Jathilan adalah kesenian jaran kepang
yang berasal dari wilayah Jawa Tengah. Kesenian jathilan menyatukan
gerakan tari dan unsur magis. Kesenian ini sering pula disebut dengan
jaran dor di beberapa kota lainnya di luar Jawa Tengah. Jathilan
merupakan kesenian yang menyatukan antara untur gerakan tari dengan
magis. Kesenian yang juga sering disebut dengan nama jaran kepang atau
jaran dor ini dapat dijumpai di desa-desa di Jawa, tak hanya di Jogja.
Kesenian ini memang berkembang pesat di Yogyakarta dan sekitarnya
seperti Magelang, Klaten dan Kulonprogo. Sama seperti jaran kepang dari
wilayah Jawa Timur, jaran kepang ini dibuat dengan menggunakan anyaman
bambu yang dibentuk menyerupai kuda. Pertunjukan ini dilakukan siang
atau sore hari oleh sekelompok seniman yang terdiri oleh penari dan
penggamel (pemusik).

» Tugas Latihan
1. Menurut teks tentang jathilan, dari bahan apa jaran kepang dibuat?
2. Tuliskan kembali semua baris catatan di bawah tanpa mengubah apa pun.
Teks tentang jathilan tidak berhubungan dengan catatan.

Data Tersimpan
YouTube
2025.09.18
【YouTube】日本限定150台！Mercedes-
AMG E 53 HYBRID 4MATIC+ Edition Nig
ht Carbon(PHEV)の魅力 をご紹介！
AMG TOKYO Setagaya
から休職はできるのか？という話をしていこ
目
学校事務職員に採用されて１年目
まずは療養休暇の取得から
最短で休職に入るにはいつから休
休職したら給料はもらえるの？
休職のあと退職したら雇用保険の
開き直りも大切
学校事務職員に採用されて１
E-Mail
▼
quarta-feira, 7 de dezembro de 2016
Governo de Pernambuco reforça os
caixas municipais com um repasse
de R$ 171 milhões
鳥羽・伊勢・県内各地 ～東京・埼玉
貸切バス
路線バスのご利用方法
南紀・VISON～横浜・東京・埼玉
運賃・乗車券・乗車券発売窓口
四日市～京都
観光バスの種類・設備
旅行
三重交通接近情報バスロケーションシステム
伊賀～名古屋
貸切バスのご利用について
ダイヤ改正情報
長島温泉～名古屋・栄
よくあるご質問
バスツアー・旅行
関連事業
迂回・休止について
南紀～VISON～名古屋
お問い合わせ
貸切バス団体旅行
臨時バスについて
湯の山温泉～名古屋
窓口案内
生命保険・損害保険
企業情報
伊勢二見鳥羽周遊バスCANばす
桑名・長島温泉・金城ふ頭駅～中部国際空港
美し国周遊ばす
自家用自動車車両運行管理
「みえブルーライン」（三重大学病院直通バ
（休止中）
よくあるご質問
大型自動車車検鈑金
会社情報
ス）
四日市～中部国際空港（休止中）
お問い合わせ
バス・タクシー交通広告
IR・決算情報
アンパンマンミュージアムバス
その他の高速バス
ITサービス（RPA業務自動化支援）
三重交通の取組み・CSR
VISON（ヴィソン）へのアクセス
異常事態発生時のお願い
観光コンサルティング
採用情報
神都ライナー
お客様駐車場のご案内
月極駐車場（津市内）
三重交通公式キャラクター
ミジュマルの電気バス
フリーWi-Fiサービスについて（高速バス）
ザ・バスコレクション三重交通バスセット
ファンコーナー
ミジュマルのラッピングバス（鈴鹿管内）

» Jawaban Tertulis
1. Jaran kepang dibuat dari anyaman bambu yang dibentuk menyerupai kuda.

2.
YouTube
2025.09.18
【YouTube】日本限定150台！Mercedes-
AMG E 53 HYBRID 4MATIC+ Edition Nig
ht Carbon(PHEV)の魅力 をご紹介！
AMG TOKYO Setagaya
から休職はできるのか？という話をしていこ
目
学校事務職員に採用されて１年目
まずは療養休暇の取得から
最短で休職に入るにはいつから休
休職したら給料はもらえるの？
休職のあと退職したら雇用保険の
開き直りも大切
学校事務職員に採用されて１
E-Mail
▼
quarta-feira, 7 de dezembro de 2016
Governo de Pernambuco reforça os
caixas municipais com um repasse
de R$ 171 milhões
鳥羽・伊勢・県内各地 ～東京・埼玉
貸切バス
路線バスのご利用方法
南紀・VISON～横浜・東京・埼玉
運賃・乗車券・乗車券発売窓口
四日市～京都
観光バスの種類・設備
旅行
三重交通接近情報バスロケーションシステム
伊賀～名古屋
貸切バスのご利用について
ダイヤ改正情報
長島温泉～名古屋・栄
よくあるご質問
バスツアー・旅行
関連事業
迂回・休止について
南紀～VISON～名古屋
お問い合わせ
貸切バス団体旅行
臨時バスについて
湯の山温泉～名古屋
窓口案内
生命保険・損害保険
企業情報
伊勢二見鳥羽周遊バスCANばす
桑名・長島温泉・金城ふ頭駅～中部国際空港
美し国周遊ばす
自家用自動車車両運行管理
「みえブルーライン」（三重大学病院直通バ
（休止中）
よくあるご質問
大型自動車車検鈑金
会社情報
ス）
四日市～中部国際空港（休止中）
お問い合わせ
バス・タクシー交通広告
IR・決算情報
アンパンマンミュージアムバス
その他の高速バス
ITサービス（RPA業務自動化支援）
三重交通の取組み・CSR
VISON（ヴィソン）へのアクセス
異常事態発生時のお願い
観光コンサルティング
採用情報
神都ライナー
お客様駐車場のご案内
月極駐車場（津市内）
三重交通公式キャラクター
ミジュマルの電気バス
フリーWi-Fiサービスについて（高速バス）
ザ・バスコレクション三重交通バスセット
ファンコーナー
ミジュマルのラッピングバス（鈴鹿管内）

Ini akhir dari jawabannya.